-- Material for this task follows --

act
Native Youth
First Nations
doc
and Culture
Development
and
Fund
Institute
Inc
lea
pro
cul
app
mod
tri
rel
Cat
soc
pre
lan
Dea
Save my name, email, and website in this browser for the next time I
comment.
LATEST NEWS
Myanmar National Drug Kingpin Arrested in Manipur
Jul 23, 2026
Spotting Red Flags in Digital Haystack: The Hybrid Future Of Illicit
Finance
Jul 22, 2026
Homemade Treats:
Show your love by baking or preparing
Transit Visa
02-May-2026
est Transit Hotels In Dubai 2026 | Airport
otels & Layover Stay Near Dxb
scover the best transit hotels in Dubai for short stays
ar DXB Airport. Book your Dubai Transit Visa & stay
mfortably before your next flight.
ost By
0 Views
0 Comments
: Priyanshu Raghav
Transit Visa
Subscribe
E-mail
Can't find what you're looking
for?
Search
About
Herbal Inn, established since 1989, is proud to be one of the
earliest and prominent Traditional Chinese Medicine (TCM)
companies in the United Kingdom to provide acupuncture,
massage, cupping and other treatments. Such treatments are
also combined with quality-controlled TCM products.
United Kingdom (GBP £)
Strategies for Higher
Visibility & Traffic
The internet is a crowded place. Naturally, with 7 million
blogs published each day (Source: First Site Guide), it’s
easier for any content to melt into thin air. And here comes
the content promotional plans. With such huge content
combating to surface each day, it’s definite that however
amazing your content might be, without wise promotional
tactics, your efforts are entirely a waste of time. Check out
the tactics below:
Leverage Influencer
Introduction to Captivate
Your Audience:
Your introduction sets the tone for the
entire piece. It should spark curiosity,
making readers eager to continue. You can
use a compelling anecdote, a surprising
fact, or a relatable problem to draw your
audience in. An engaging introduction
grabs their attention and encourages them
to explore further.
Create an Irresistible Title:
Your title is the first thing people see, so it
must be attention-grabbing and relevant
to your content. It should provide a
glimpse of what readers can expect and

-- Material for this task concluded --
-- Material for this task follows --

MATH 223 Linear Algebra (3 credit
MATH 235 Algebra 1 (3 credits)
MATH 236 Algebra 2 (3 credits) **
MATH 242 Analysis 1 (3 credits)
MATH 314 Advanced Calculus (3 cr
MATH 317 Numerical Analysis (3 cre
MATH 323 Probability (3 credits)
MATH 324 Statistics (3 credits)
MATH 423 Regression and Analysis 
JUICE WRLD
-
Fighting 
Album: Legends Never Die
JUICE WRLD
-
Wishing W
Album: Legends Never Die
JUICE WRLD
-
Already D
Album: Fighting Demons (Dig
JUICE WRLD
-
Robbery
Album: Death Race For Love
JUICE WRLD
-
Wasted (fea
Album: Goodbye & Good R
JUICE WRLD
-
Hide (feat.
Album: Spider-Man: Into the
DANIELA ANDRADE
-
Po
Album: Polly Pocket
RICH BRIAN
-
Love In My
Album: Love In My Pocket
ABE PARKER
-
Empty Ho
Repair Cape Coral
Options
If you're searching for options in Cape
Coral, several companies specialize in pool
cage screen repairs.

-- Material for this task concluded --

## Exercise goal
Answer with one number: how many lines of the entries above include the word "each".

## Answer area
2